Segment Open

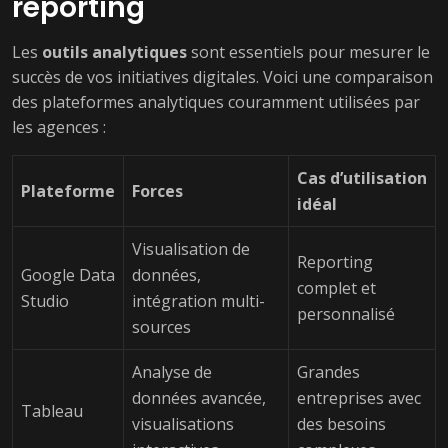
reporting
Les
outils analytiques
sont essentiels pour mesurer le
succès de vos initiatives digitales. Voici une comparaison
des plateformes analytiques couramment utilisées par
les agences :
Cas d’utilisation
Plateforme
Forces
idéal
Visualisation de
Reporting
Google Data
données,
complet et
Studio
intégration multi-
personnalisé
sources
Analyse de
Grandes
données avancée,
entreprises avec
Tableau
visualisations
des besoins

Segment Closed

*Goal of the exercise:* Check each line of the material for the string "analytiques" and say how many lines have it. Give the number only.

*Solved exercise:* 2